To-do item:
Extract the lines from the very first one through the line containing "flow를 수집할 수도 있다.", inclusive, and reproduce them character for character.

[[ Study material, beginning ]]

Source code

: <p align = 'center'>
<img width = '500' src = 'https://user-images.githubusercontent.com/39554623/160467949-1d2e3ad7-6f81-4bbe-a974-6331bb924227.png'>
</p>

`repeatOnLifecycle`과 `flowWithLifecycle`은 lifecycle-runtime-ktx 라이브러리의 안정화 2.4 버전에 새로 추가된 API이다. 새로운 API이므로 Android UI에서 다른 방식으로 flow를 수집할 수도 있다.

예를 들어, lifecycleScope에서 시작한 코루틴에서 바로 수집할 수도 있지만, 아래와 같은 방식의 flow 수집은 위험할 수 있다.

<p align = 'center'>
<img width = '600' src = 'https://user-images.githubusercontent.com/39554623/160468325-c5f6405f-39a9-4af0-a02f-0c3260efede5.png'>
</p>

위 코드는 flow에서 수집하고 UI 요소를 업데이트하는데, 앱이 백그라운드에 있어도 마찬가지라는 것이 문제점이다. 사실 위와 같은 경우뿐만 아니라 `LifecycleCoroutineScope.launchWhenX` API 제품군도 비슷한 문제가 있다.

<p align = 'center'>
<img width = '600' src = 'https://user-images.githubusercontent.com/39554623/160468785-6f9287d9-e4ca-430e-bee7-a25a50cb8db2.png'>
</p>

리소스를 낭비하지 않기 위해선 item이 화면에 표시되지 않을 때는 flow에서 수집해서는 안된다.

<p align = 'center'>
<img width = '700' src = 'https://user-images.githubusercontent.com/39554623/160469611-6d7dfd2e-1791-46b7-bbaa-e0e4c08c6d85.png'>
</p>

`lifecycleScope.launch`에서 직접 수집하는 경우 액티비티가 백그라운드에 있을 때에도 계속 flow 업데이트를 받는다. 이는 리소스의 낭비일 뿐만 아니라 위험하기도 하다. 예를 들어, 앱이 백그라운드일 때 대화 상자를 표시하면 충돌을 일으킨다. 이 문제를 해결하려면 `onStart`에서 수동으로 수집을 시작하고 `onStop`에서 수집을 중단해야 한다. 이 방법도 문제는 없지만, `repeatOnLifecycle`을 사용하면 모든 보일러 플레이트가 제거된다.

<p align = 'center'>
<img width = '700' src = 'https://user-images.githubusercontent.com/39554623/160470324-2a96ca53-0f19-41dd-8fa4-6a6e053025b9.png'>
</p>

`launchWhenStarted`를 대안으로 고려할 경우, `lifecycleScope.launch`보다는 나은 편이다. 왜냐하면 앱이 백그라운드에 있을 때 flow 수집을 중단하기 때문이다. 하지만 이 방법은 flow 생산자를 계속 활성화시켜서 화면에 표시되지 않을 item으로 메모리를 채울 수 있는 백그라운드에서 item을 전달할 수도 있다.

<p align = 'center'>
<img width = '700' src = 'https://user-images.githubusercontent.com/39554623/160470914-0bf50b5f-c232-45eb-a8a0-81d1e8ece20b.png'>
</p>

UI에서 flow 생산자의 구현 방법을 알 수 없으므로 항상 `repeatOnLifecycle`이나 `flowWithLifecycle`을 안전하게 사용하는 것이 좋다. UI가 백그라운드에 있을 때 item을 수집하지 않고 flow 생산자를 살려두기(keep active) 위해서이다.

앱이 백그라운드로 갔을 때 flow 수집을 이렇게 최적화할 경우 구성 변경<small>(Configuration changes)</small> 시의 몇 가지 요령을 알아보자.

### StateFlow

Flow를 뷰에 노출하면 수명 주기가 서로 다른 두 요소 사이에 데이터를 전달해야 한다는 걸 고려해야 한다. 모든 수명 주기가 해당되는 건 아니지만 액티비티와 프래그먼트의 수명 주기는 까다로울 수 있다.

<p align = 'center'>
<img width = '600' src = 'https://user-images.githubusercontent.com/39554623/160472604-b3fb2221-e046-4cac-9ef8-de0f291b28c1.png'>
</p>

[[ Study material, end ]]

Task solution:
Source code

: <p align = 'center'>
<img width = '500' src = 'https://user-images.githubusercontent.com/39554623/160467949-1d2e3ad7-6f81-4bbe-a974-6331bb924227.png'>
</p>

`repeatOnLifecycle`과 `flowWithLifecycle`은 lifecycle-runtime-ktx 라이브러리의 안정화 2.4 버전에 새로 추가된 API이다. 새로운 API이므로 Android UI에서 다른 방식으로 flow를 수집할 수도 있다.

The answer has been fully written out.